Повесть о слепом упыре, расплетенной девичьей косе, убитых землях и проклятье илмерского Волоса - страница 8

Шрифт
Интервал


– Но я-то не колдун… – усмехнулся Лахт. – Я ученый механик.

– Да? А чертеж, который приносил твой человек? Это, по-твоему, не сакральная геометрия? Я своими глазами видел на нем изображение рога!

О боги, сущие и мнимые!

– А изображение рога как-то отличается от изображения полумесяца?

(Да, примерно так же, как соборная магия от колдовства, – то есть ничем.)

– Отличается! Рог – знак Рогатого, а полумесяц – знак Триликой! – совершенно искренне ответил Хорк.

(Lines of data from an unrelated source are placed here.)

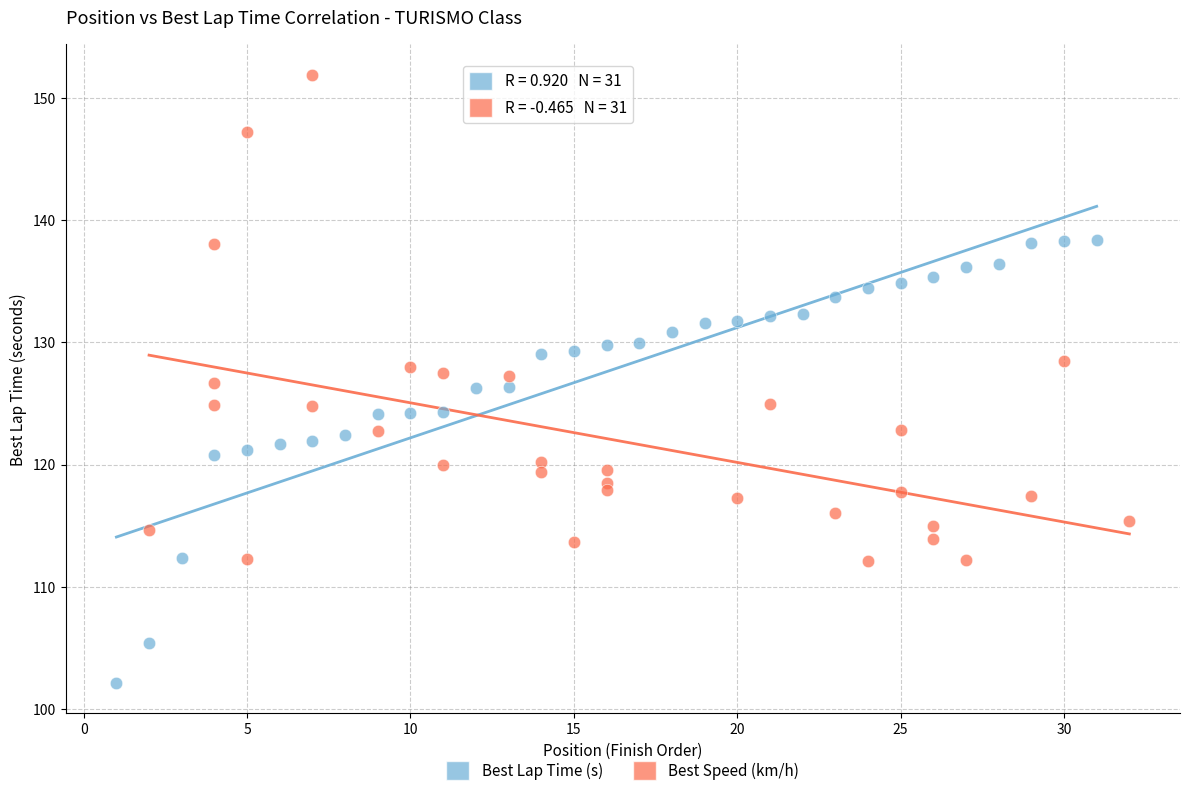

Which series contains the lowest Y value?

Best Lap Time (s)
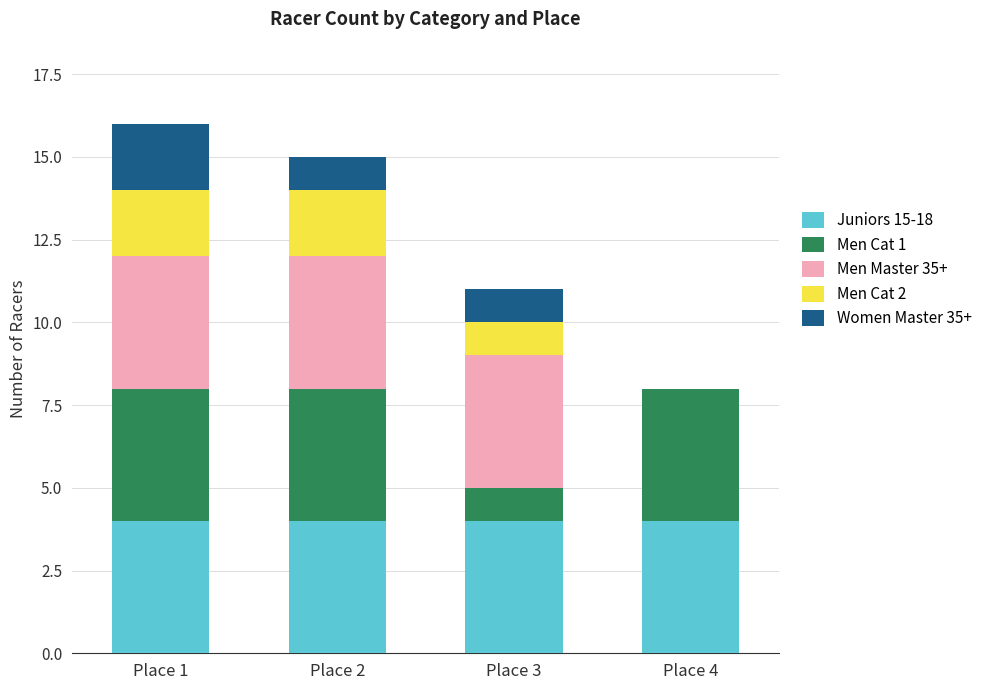

True or false: Juniors 15-18 has a value of 6 at Place 2.

False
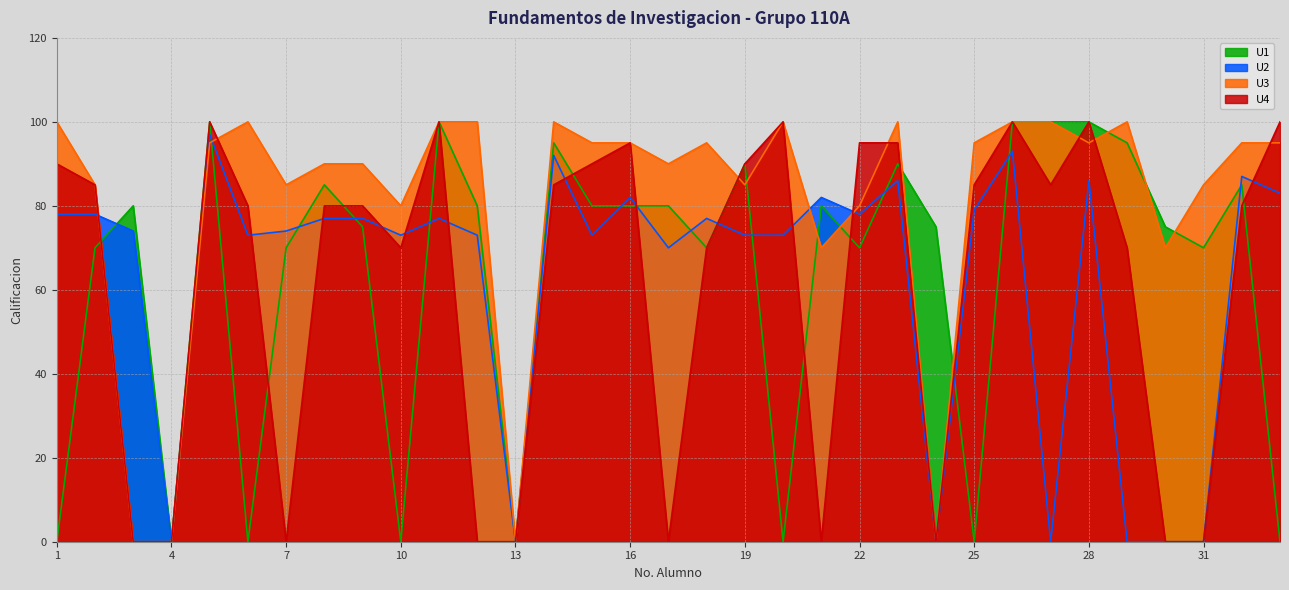

How many interior local peaks does the U1 series have?

9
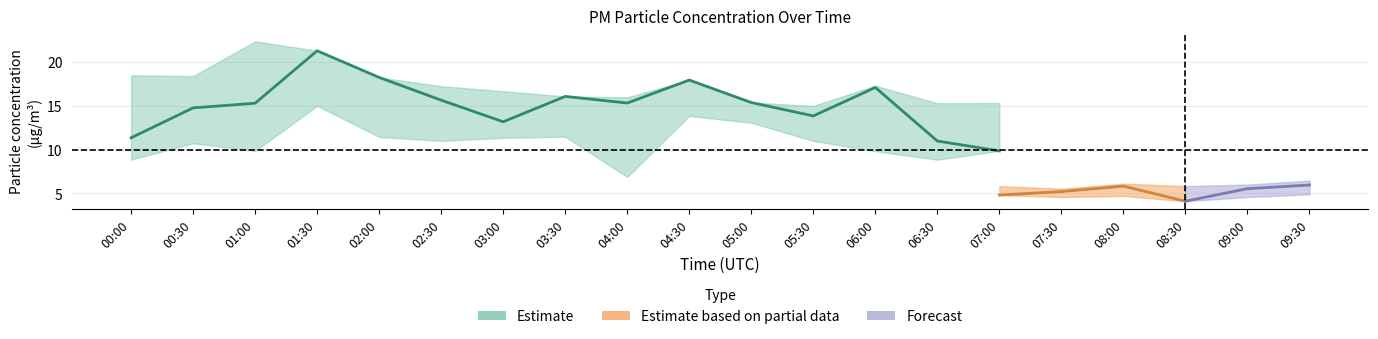

What is the label of the 14th point from the right?

03:00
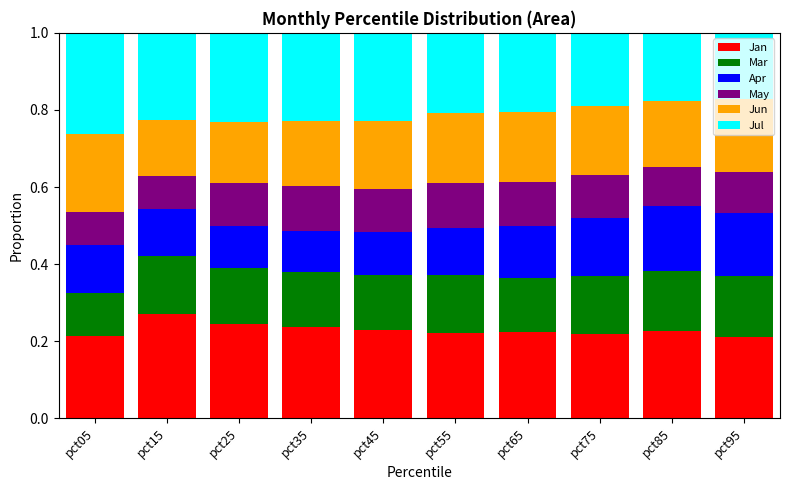

What is the total value across all series at pct95?

1.0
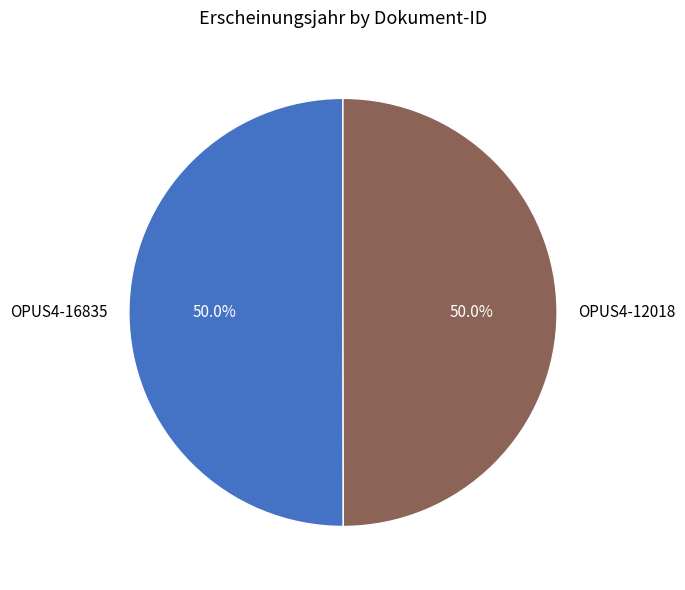

What is the ratio of the value at OPUS4-16835 to the value at OPUS4-12018?

1.0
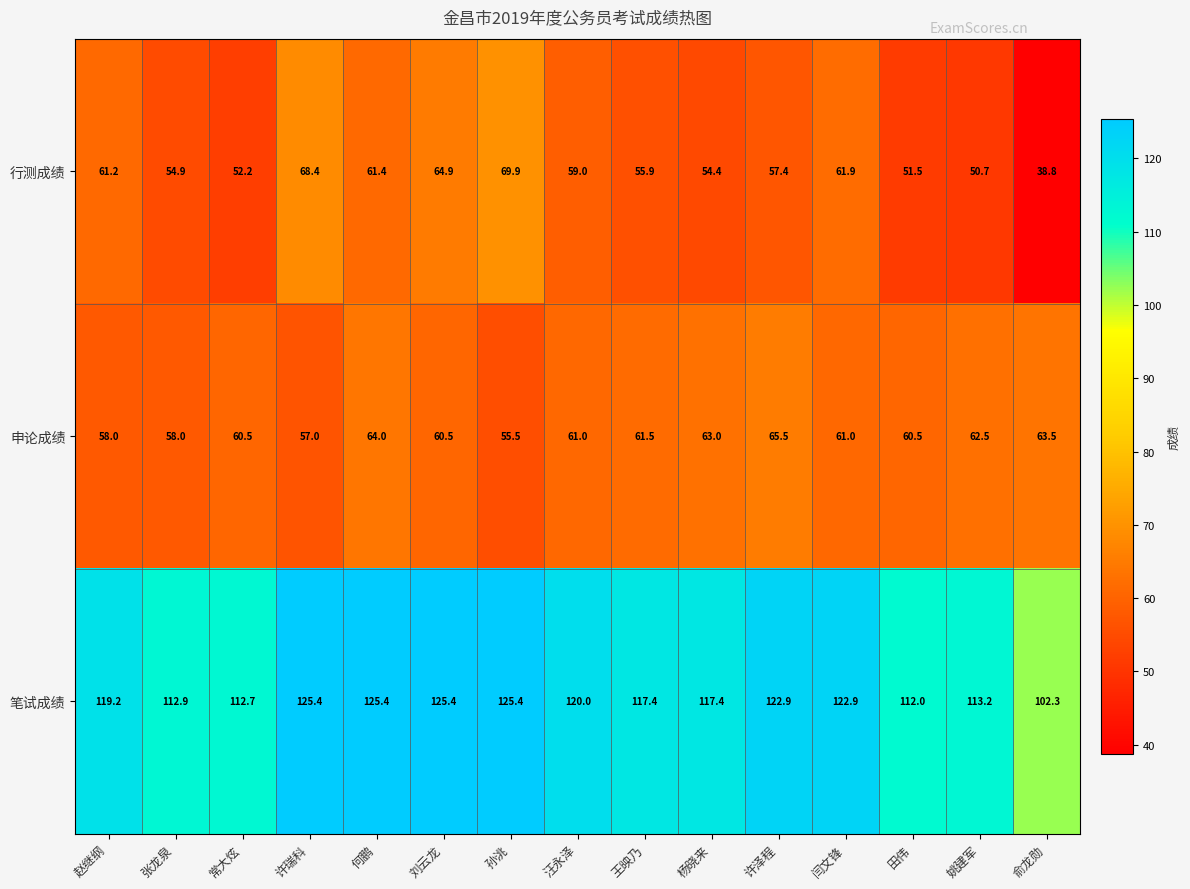

What is the total value across all series at 闫文锋?

245.8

И надо же, именно в эту минуту горячего спора в окне за пеленой дождя появилось расплывчатое белое пятно, в котором Лахт быстро угадал навку Юхси… Хорошо, что рейтар Конгрегации сидел к окну боком и навки пока не видел. Может, он бы и не побежал доносить на Лахта в тот же день, но однозначно должен был это сделать.

Йочи жалела одинокую навку, играла с нею иногда, собиралась разгадать, откуда та появилась в окрестностях Росицы, – девочка ничего не помнила о своей прошлой жизни.

– Ты только послушай, какую песенку она поет, – рассказывала Йочи Лахту. – «Молкнет птичья перекличка там, где лег туман пуховый»… Это не простая девочка, не деревенская. Наверное, ее родители были из ученых людей, а значит, их не так уж трудно отыскать.

Лахт считал, что выяснять происхождение навки не имеет смысла, – обычно родители не радуются обращению умершего дитяти в нежиль. И… смерть частенько меняет человека. Не всегда, но меняет.

– Знаешь что… Нарисуй-ка мне рог и полумесяц. Я хочу понять разницу, – попросил Лахт черного всадника, выкладывая на стол бумагу и грифель. – А я пока принесу чертежи, и ты покажешь мне, где ты там увидел сакральную геометрию.

Расчет оказался верным – воин Триликой повернулся за стол, спиной к окну. И Лахт по пути к мастерской незаметно задернул окно кружевной занавеской.

Мертвая девочка стояла под струями дождя в долгополой белой рубахе и держала в руках обломок ржавого меча. На плече у нее, как всегда, сидела мертвая галка, а за спиной маячил детеныш большерогого оленя – тоже неживой, разумеется. Лахт накинул плащ, выходя на заднее крыльцо, обращенное к лесу, но сапоги надевать не стал – босые ноги высохнут быстрей…

– Что ты сюда пришла? – зашипел он на навку, подбежав к ней поближе.

Она подняла на него глубокие печальные глаза и пролепетала:

– А фрова Йочи сегодня не выйдет погулять?